Domestic team information
- 1980–1981: Sussex

Career statistics
| Competition | First-class | List A |
| Matches | 26 | 10 |
| Runs scored | 1,034 | 110 |
| Batting average | 24.04 | 13.75 |
| 100s/50s | –/7 | –/– |
| Top score | 95 | 30 |
| Balls bowled | – | – |
| Wickets | – | – |
| Bowling average | – | – |
| 5 wickets in innings | – | – |
| 10 wickets in match | – | – |
| Best bowling | – | – |
| Catches/stumpings | 8/– | 1/– |
- Source: Cricinfo, 3 January 2012

= Timothy Booth Jones =

English cricketer

Timothy Douglas Booth Jones (born 6 August 1952) is a former English cricketer. Booth Jones was a right-handed batsman. He was born at Dover, Kent, and was educated at Hastings Grammar School, before attending St Luke's, Exeter. He now teaches history at a school in Tunbridge Wells.

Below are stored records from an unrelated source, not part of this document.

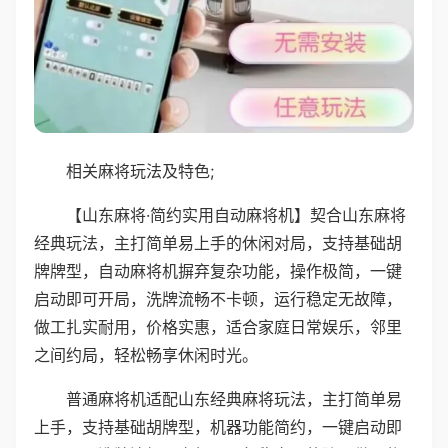
相关麻将玩法及特色;
【山东麻将·简约实用自动麻将机】契合山东麻将
经典玩法，主打简单易上手的休闲对局，支持基础胡
牌牌型，自动麻将机摒弃复杂功能，操作极简，一键
启动即可开局，洗牌流畅不卡顿，运行稳定无故障，
做工扎实耐用，价格实惠，适合家庭日常娱乐，邻里
之间约局，轻松畅享休闲时光。
普通麻将机适配山东经典麻将玩法，主打简单易
上手，支持基础胡牌型，机器功能简约，一键启动即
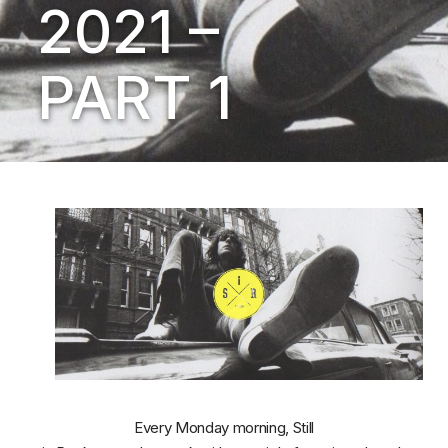
2021 –
PART 1
Every Monday morning, Still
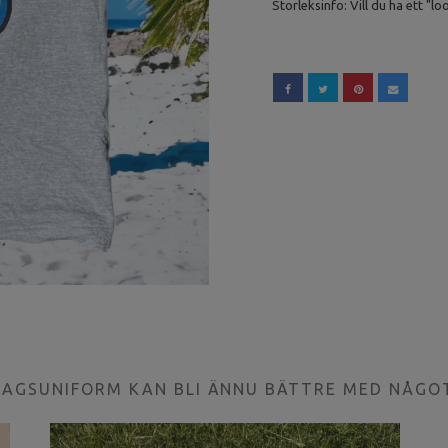
Storleksinfo: Vill du ha ett "lo
LAGSUNIFORM KAN BLI ÄNNU BÄTTRE MED NÅGO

Booth Jones made his first-class debut for Sussex against Kent in the 1980 County Championship. Booth Jones made 25 further first-class appearances for Sussex, the last of which came against Kent in the 1981 County Championship. In his 26 first-class appearances, he scored a total of 1,034 runs at an average of 24.04, with a high score of 95. This score was one of seven fifties he made and came against Somerset in 1981. He made his List A debut against Yorkshire in the 1980 John Player League. He made nine further List A appearances for Sussex, the last of which came against Leicestershire in the 1981 Benson & Hedges Cup. In his ten List A matches, he scored a total of 110 runs at an average of 13.75, with a high score of 30.